Effects of stimulated calcium signaling on AFP susceptibility of A. niger. 10⁷ spores/ml of the WT strain N402 were allowed to germinate in YPD medium for 5 h, after which 100 mm of CaCl₂ were added (as a negative control, H₂O was added). After 3 or 6 h of further cultivation, germlings were washed twice with YPD and thereafter incubated in YPD supplemented without or with 10 μg/ml AFP. A, growth was assessed by measuring A₆₀₀ after 24 h and is expressed as percentages compared with the growth of N402 in the absence of AFP (set as 100%). Error bars, S.D. for triplicate experiments. B, Northern analysis of chsD gene expression after 6 h of calcium priming. 5 μg of total RNA from calcium treated and non-treated samples were hybridized with a chsD probe. Methylene blue-stained 18 S RNA confirmed equal loading.

FIGURE 7.

Cytotoxic activities of AMPs and the microbial response. A, the damage-response framework of microbial pathogenesis is reflected by a parabolic curve (–55). When translating this concept to the AMP-microorganism interaction, the y axis denotes microbial damage, which is defined as a perturbation of cell homeostasis. The microbial damage is a function of the microbial response, which, in terms of quality and quantity, can be considered as weak, appropriate, or (too) strong. Both a too weak and a too excessive response will damage or kill the microorganism. B, the csmB and the chsV mutation are protective for A. niger and F. oxysporum, respectively, whereby the latter makes F. oxysporum insensitive against AFP. With a question mark we denote the possible scenario in which a signaling pathway meant to protect the microorganisms causes self-damage when deregulated (e.g. increased cytoplasmic calcium concentrations might induce apoptosis). C, the curve in C is more flattened compared with B to indicate that S. cerevisiae is in general less susceptible to AFP than filamentous fungi.
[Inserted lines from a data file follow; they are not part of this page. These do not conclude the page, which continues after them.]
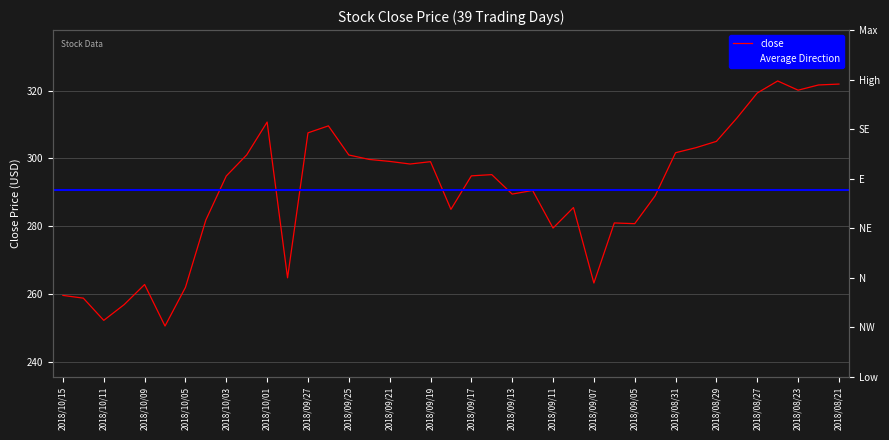

Rank the categories by value from lowest to highest.

2018/10/08, 2018/10/11, 2018/10/10, 2018/10/12, 2018/10/15, 2018/10/05, 2018/10/09, 2018/09/07, 2018/09/28, 2018/09/11, 2018/09/05, 2018/09/06, 2018/10/04, 2018/09/18, 2018/09/10, 2018/09/04, 2018/09/13, 2018/09/12, 2018/10/03, 2018/09/17, 2018/09/14, 2018/09/20, 2018/09/19, 2018/09/21, 2018/09/24, 2018/09/25, 2018/10/02, 2018/08/31, 2018/08/30, 2018/08/29, 2018/09/27, 2018/09/26, 2018/10/01, 2018/08/28, 2018/08/27, 2018/08/23, 2018/08/22, 2018/08/21, 2018/08/24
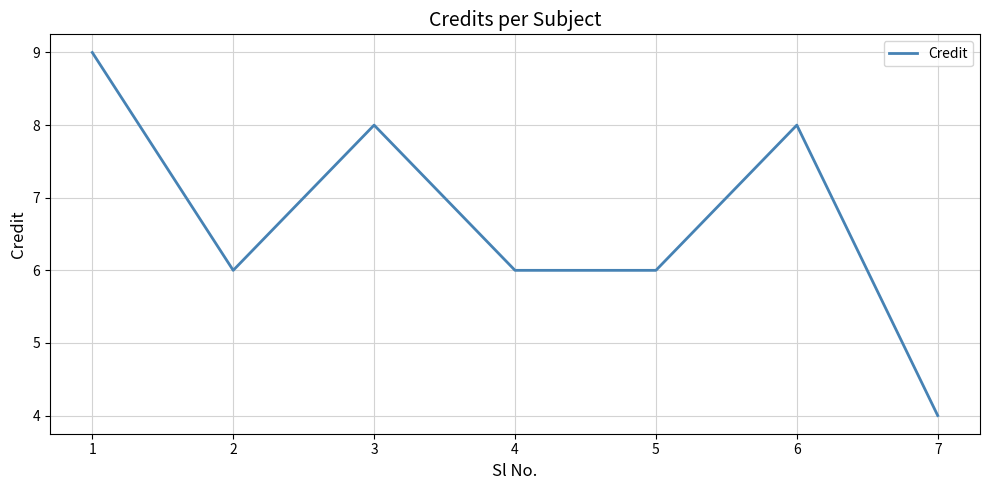

What is the smallest value displayed?

4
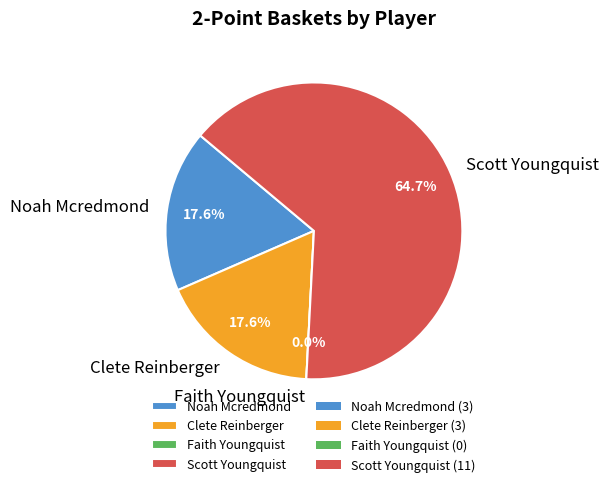

To the nearest percent, what is the difference between the largest and smallest slice percentages?

65%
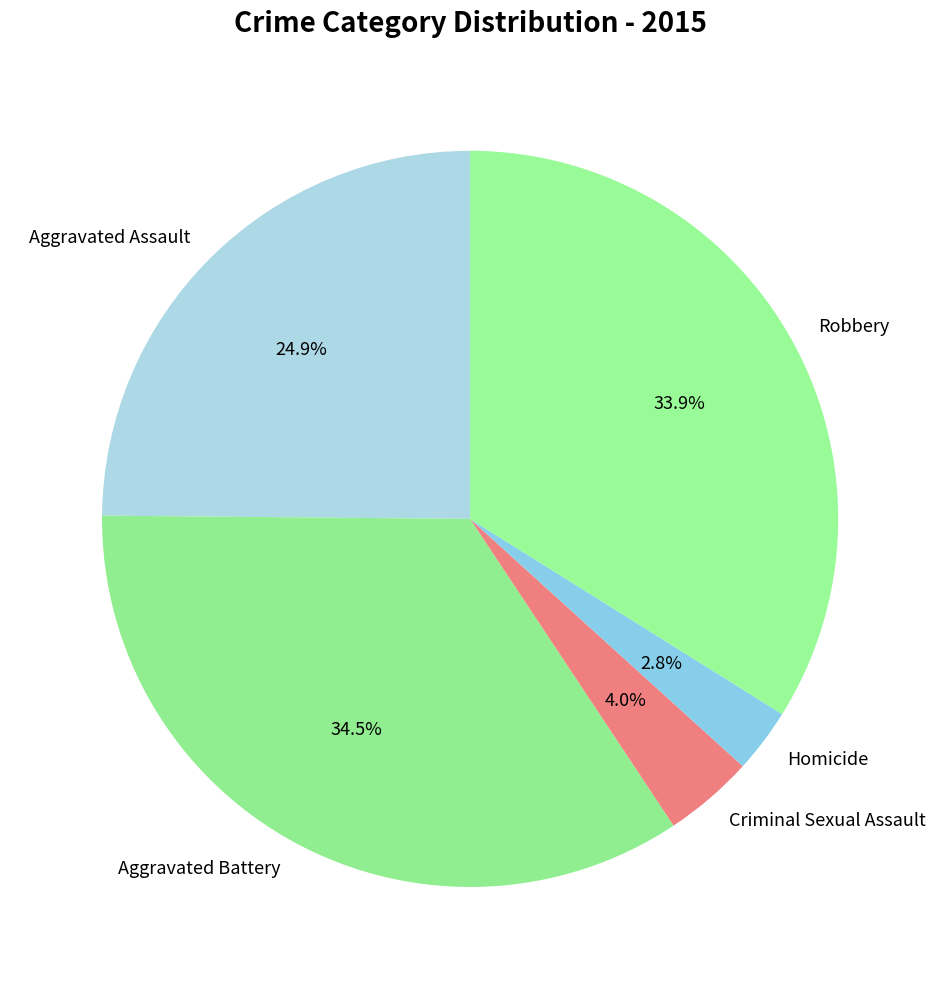

Is Aggravated Assault the majority of the pie?

No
Plotted are different S. cerevisiae deletion mutants, which we observed to enhance or diminish AFP-induced damage based on their chitin response. Most importantly, the damage-response framework also opens the possibilities to include the paradoxical effect of improved growth in the presence of AFP, which we have observed for three S. cerevisiae mutants (Table 1, group F).

FIGURE 8.

Proteins and signaling pathways of S. cerevisiae involved in AFP counteraction. Proteins that are of major importance for the defense against AFP are indicated in boldface type, and proteins that contribute to a lesser extent are given in italics. Proteins that were not included in the screening assay (e.g. because of essential cell functions) are indicated with a question mark. The interconnection of proteins into signaling networks is based on Refs. , , and 36).